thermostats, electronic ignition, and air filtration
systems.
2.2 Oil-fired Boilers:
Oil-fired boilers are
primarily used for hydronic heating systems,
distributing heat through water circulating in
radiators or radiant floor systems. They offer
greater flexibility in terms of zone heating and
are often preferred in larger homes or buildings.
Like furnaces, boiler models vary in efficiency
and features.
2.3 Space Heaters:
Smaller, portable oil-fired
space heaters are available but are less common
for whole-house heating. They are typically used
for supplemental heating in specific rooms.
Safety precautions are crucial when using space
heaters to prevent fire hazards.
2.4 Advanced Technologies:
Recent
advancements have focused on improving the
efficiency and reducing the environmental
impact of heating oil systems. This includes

· · · · · · ·

What to do: Could you work out how many lines above contain the string "systems"? Only the number should be given.

Problem solution: 4